Our earlier studies indicated that phosphoserine 354 is required for the Bcr-Abl kinase inhibitory effects observed with a short Bcr peptide (350-SSRVpSPSPTTYRMFRDK-366; Ref. 9). This phosphopeptide, but not the unphosphorylated form, effectively inhibits the Bcr-Abl and Abl kinases in vitro in a dose-dependent manner. Similarly, immune complexes that contain Bcr(64–413) also strongly inhibit the Bcr-Abl kinase (9).

Another issue is whether the full-length BCR gene product, P160 BCR, also has an altered form equivalent to the M_r 55,000 form of Bcr(64–413). Our experience has been that P160 BCR is detected as a closely spaced doublet in denaturing SDS polyacrylamide gels (25). In other studies, we sometimes detected, by Western blotting with anti-Bcr(298–310) of COS1 cells transfected with full-length BCR, a more slowly migrating form of Bcr (M_r ∼180,000) in addition to the M_r 160,000 form (12). Also, in Bcr kinase assays, we have routinely detected a M_r 180,000 size form of the M_r 160,000 Bcr protein.⁴ Of interest, Western blotting of blood cells from CML patients with the phosphoserine 354 sequence-specific Bcr antibody detected a clear signal of the M_r 160,000 Bcr protein, which was specifically blocked by excess phosphoserine 354 Bcr peptide (26).
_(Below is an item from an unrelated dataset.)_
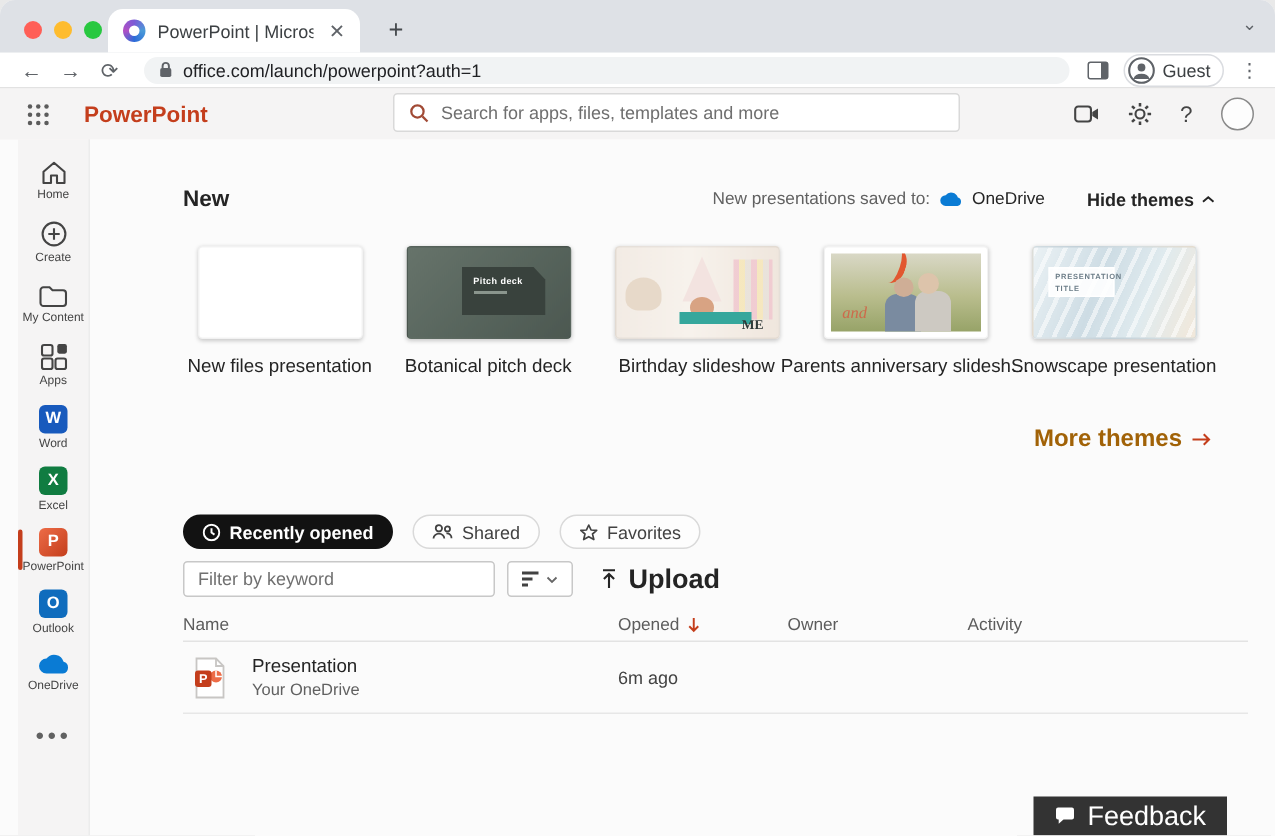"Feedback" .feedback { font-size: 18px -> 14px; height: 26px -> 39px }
The findings presented here indicate that an altered phosphoserine Bcr structure is involved in the binding to the SH2 domain of Abl. We are currently investigating the structure of the M_r 55,000 form of Bcr(64–413), the mechanism of this unique binding of the M_r 55,000 phosphoserine form of Bcr to the SH2 domain of Abl, and how the binding of phosphoserine Bcr to the SH2 domain antagonizes the oncogenic effects of the Bcr-Abl oncoprotein.